A long study of tales of crime and detection has led me to the proud conclusion that I am not easily to be baffled by their mysteries; so it is incumbent upon me to confess that Sir A. Conan Doyle, in The Valley of Fear (Smither, Elder), has fairly and squarely downed me. The first of his tales is called "The Tragedy of Birlstone," and here we have as rousing a sensation as the greediest of us could want, and Sherlock Holmes solving the problem in his most scientific manner. In the second tale, "The Scowrers," the scene of which is laid in America, we have the story of a society which devoted itself to murder and crime, and we discover why Mr.
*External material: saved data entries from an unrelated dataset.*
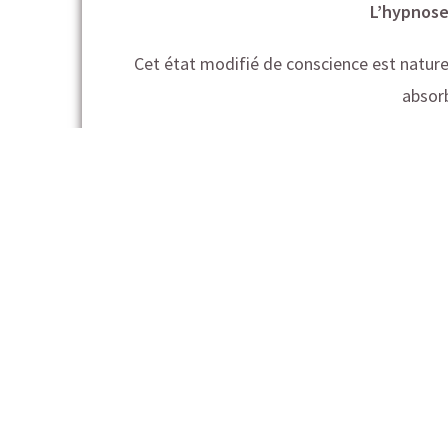
L’hypnose 
Cet état modifié de conscience est nature
absorb
Je pratique l’
hypno
Pour les en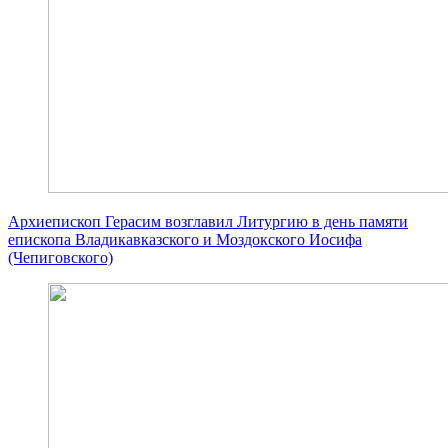
Архиепископ Герасим возглавил Литургию в день памяти
епископа Владикавказского и Моздокского Иосифа
(Чепиговского)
Douglas, a Sussex country gentleman, was concerned in the Birlstone Tragedy and was also a doomed man. "The Scowrers" is rather overcharged with bloodshed for my taste, but in spite of this I can only praise the skill with which a most complete surprise is prepared. Respectfully I take off my hat to Sir Arthur. In addition let me say that dear old Watson is actually allowed a short but brilliant innings, for I can imagine no finer achievement on his part than to score one off Sherlock, and this for a fleeting moment he is permitted to do. (Cheers.)



"The editing of King Edward VIII., in the series of the 'Arden Shakespeare,' published by Messrs. Methuen & Co., London, at 2s. 6d. net per volume, has been committed to Mr. C. Knox Pooler."—Scotsman.

Is not this perhaps a little previous?